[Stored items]
* * * * *

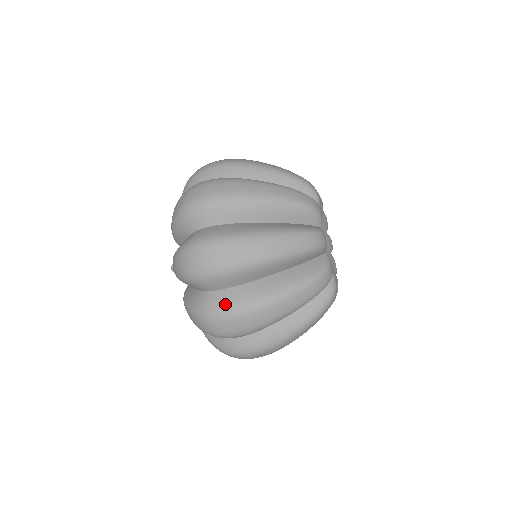
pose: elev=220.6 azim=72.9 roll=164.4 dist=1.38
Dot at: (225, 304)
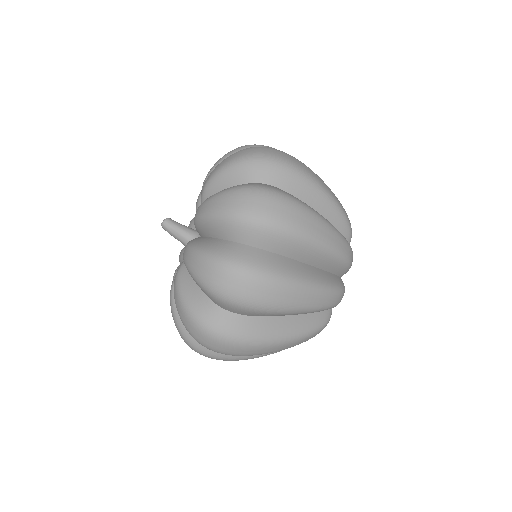
Dot at: (260, 263)
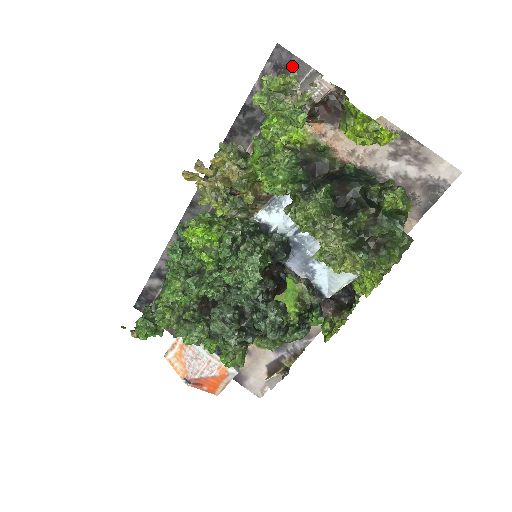
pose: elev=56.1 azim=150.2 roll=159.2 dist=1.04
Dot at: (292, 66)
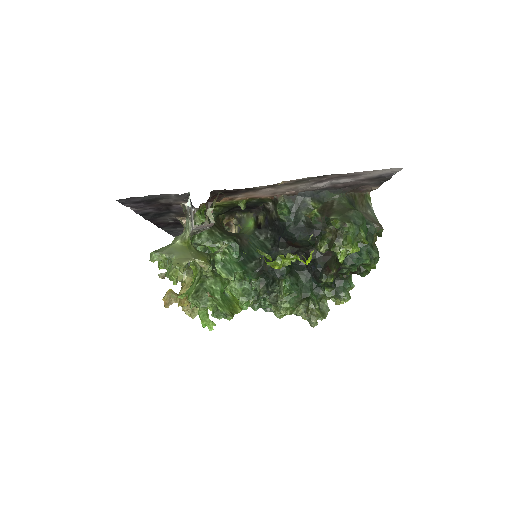
Dot at: occluded
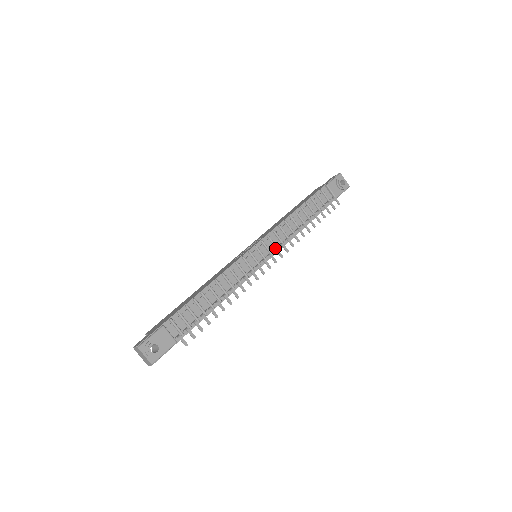
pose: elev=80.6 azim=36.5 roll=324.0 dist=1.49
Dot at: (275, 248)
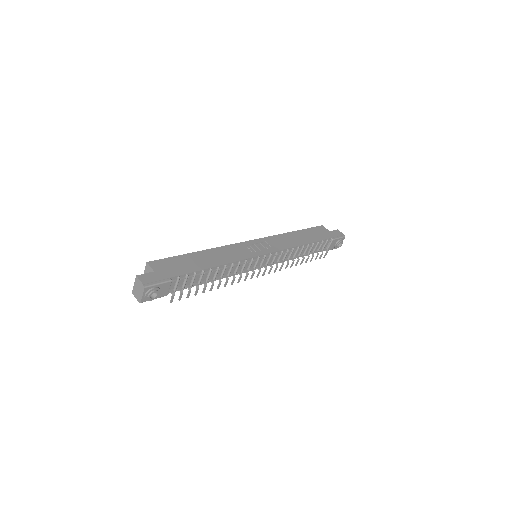
Dot at: (272, 264)
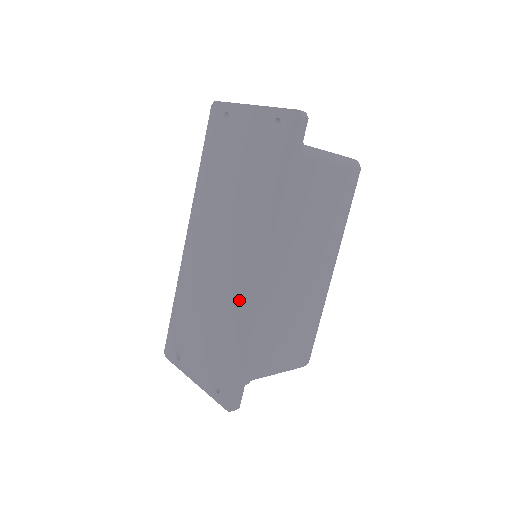
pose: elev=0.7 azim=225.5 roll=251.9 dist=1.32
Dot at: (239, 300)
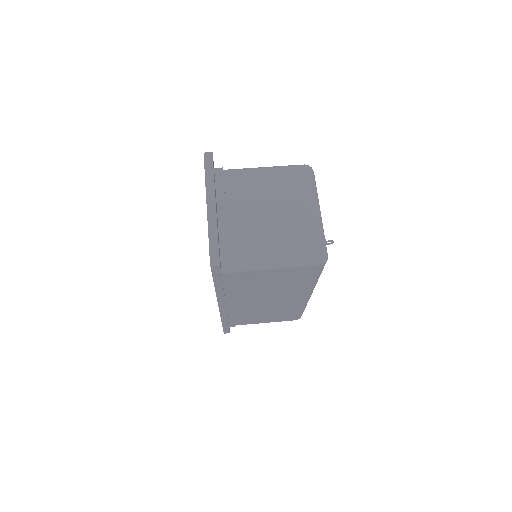
Dot at: occluded
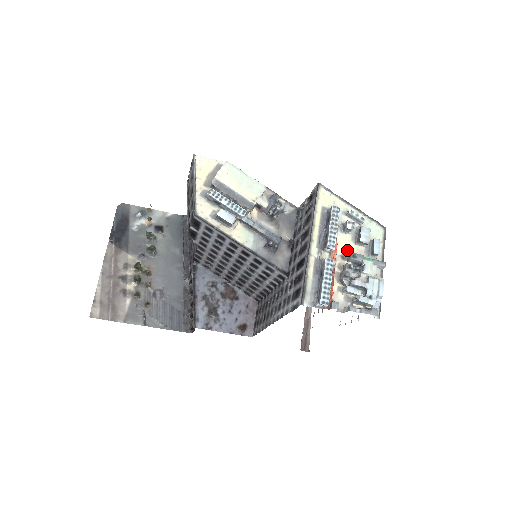
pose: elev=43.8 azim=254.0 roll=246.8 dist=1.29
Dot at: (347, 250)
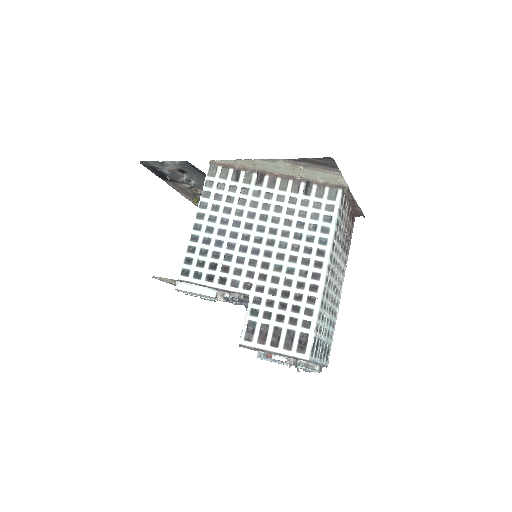
Dot at: occluded
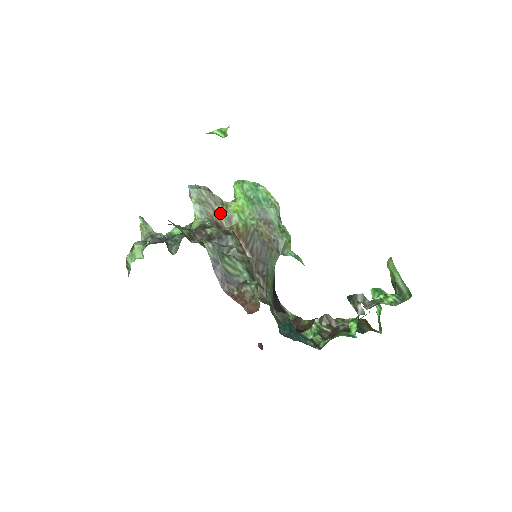
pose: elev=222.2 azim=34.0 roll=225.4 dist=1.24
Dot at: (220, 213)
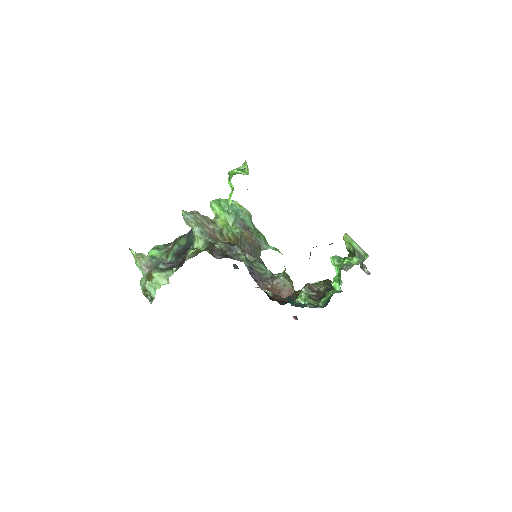
Dot at: (214, 230)
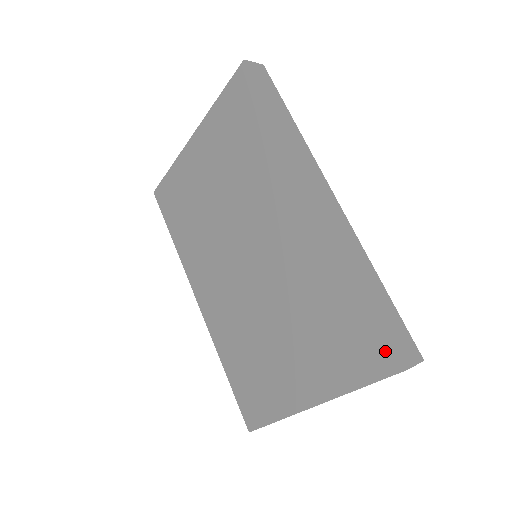
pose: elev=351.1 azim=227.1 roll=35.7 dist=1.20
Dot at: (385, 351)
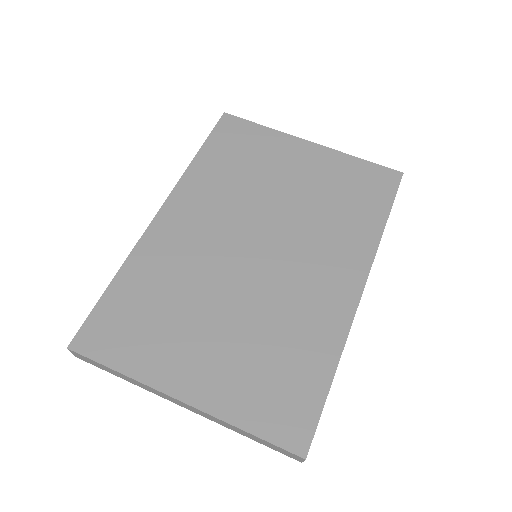
Dot at: (302, 430)
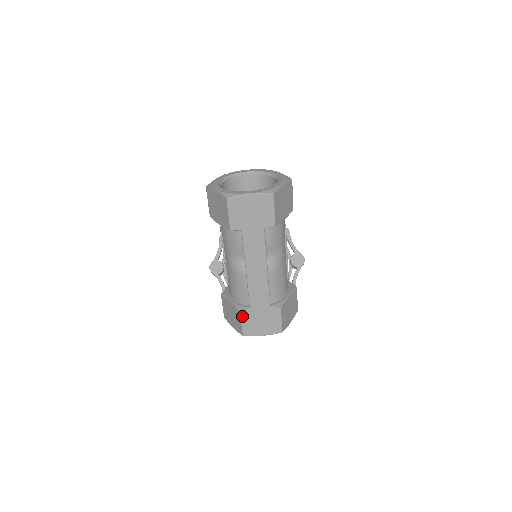
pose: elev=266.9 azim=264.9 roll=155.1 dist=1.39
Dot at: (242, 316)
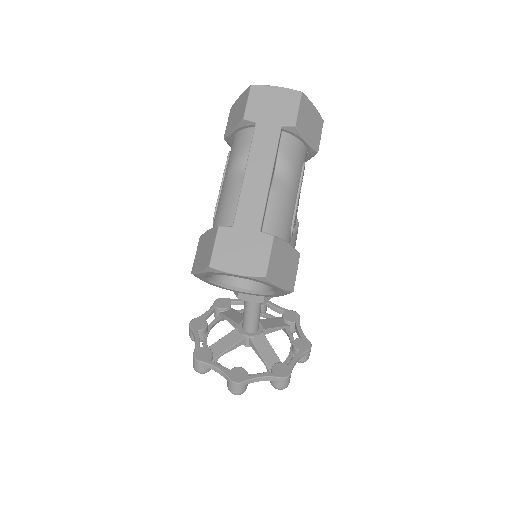
Dot at: (219, 234)
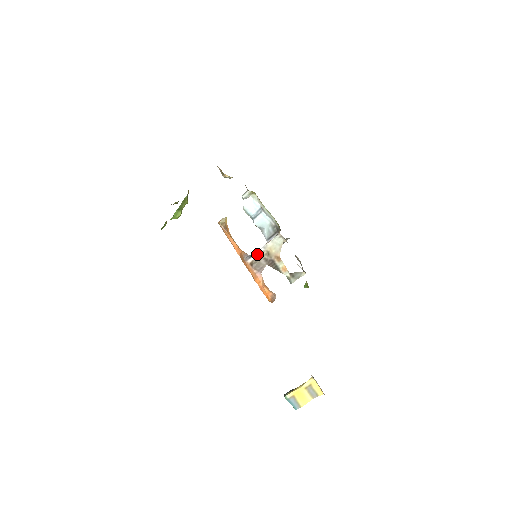
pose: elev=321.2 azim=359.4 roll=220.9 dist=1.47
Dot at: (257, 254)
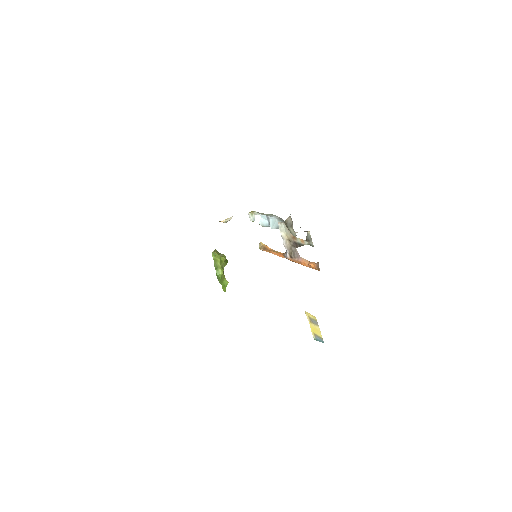
Dot at: (286, 247)
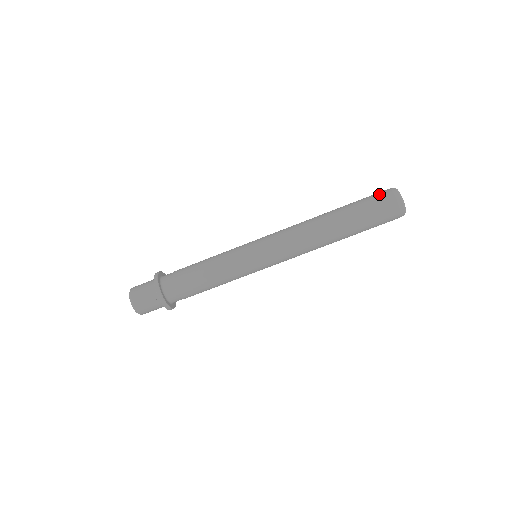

* * * * *

* What the task asks
Edit the lines from the line containing "pose: elev=56.1 azim=150.2" through the last line, changing every "dist" to "distance" and keeping everything else as it is. Leave the pictures out of the result.

* Finished answer
pose: elev=56.1 azim=150.2 roll=159.2 distance=1.04
Dot at: (292, 66)
Dot at: occluded
pose: elev=80.6 azim=36.5 roll=324.0 distance=1.49
Dot at: (275, 248)
Dot at: (272, 264)
pose: elev=0.7 azim=225.5 roll=251.9 distance=1.32
Dot at: (239, 300)
Dot at: occluded
pose: elev=43.8 azim=254.0 roll=246.8 distance=1.29
Dot at: (347, 250)
Dot at: occluded
pose: elev=222.2 azim=34.0 roll=225.4 distance=1.24
Dot at: (220, 213)
Dot at: (214, 230)
pose: elev=351.1 azim=227.1 roll=35.7 distance=1.20
Dot at: (385, 351)
Dot at: (302, 430)
pose: elev=266.9 azim=264.9 roll=155.1 distance=1.39
Dot at: (242, 316)
Dot at: (219, 234)
pose: elev=321.2 azim=359.4 roll=220.9 distance=1.47
Dot at: (257, 254)
Dot at: (286, 247)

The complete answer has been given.